- Founded: 1983
- Preceded by: Union of Communist Struggles
- Ideology: Communism Marxism–Leninism
- Political position: Left-wing

= Union of Communist Struggles – Reconstructed =

The Union of Communist Struggles – Reconstructed (Union des Luttes Communistes – Reconstruite, ULC-R) was a communist party in Burkina Faso. ULC-R was formed in 1983 as a continuation of the Union of Communist Struggles (ULC). Generally ULC-R was simply called 'ULC'. ULC-R promoted 'Popular and Democratic Revolution' (RDP).

The ULC-R supported the revolutionary government of Thomas Sankara. From August 3, 1983, to August 1984, the ULC-R held three ministerial posts. Its support for Sankara's government provoked the ULC-R section in France to split away from the mother organization.
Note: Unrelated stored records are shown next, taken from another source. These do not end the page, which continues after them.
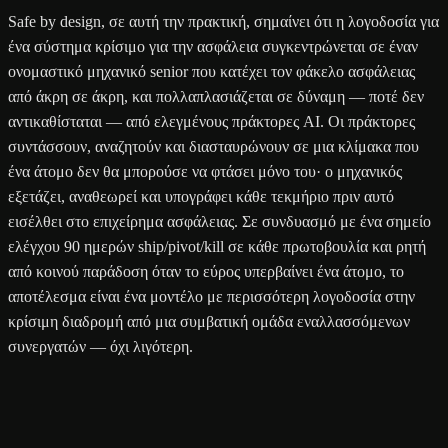
Safe by design, σε αυτή την πρακτική, σημαίνει ότι η λογοδοσία για
ένα σύστημα κρίσιμο για την ασφάλεια συγκεντρώνεται σε έναν
ονομαστικό μηχανικό senior που κατέχει τον φάκελο ασφάλειας
από άκρη σε άκρη, και πολλαπλασιάζεται σε δύναμη — ποτέ δεν
αντικαθίσταται — από ελεγμένους πράκτορες AI. Οι πράκτορες
συντάσσουν, αναζητούν και διασταυρώνουν σε μια κλίμακα που
ένα άτομο δεν θα μπορούσε να φτάσει μόνο του· ο μηχανικός
εξετάζει, αναθεωρεί και υπογράφει κάθε τεκμήριο πριν αυτό
εισέλθει στο επιχείρημα ασφάλειας. Σε συνδυασμό με ένα σημείο
ελέγχου 90 ημερών ship/pivot/kill σε κάθε πρωτοβουλία και ρητή
από κοινού παράδοση όταν το εύρος υπερβαίνει ένα άτομο, το
αποτέλεσμα είναι ένα μοντέλο με περισσότερη λογοδοσία στην
κρίσιμη διαδρομή από μια συμβατική ομάδα εναλλασσόμενων
συνεργατών — όχι λιγότερη.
After the break between Sankara and the Patriotic League for Development (LIPAD) in August 1984, the position of the ULC-R was somewhat strengthened. The ULC-R held four cabinet posts in the new government, Basile Guissou (Foreign Affairs), Adele Ouédrago (Budget), Alain Coeffé (Transport and Communications) and Joséphine Ouédraogo (Family and National Solidarity).
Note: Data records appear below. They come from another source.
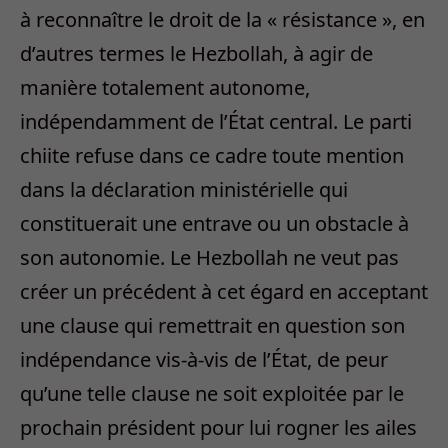
à reconnaître le droit de la « résistance », en
d’autres termes le Hezbollah, à agir de
manière totalement autonome,
indépendamment de l’État central. Le parti
chiite refuse dans ce cadre toute mention
dans la déclaration ministérielle qui
constituerait une entrave ou un obstacle à
son autonomie. Le Hezbollah ne veut pas
créer un précédent à cet égard en acceptant
une clause qui remettrait en question son
indépendance vis-à-vis de l’État, de peur
qu’une telle clause ne soit exploitée par le
prochain président pour lui rogner les ailes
In 1987, Sankara tried to marginalize a dissident faction of the ULC-R. This was one of the factors that provoked the coup d'état of Blaise Compaoré.

In 1989, the ULC-R resigned from the government, following its refusal to go along with the formation of the Organization for Popular Democracy – Labour Movement (ODP/MT). The ULC-R entered a clandestine existence. The government tried to rally dissidents of ULC-R into its new party. In March 1990, it was renamed the Party of Social Democracy.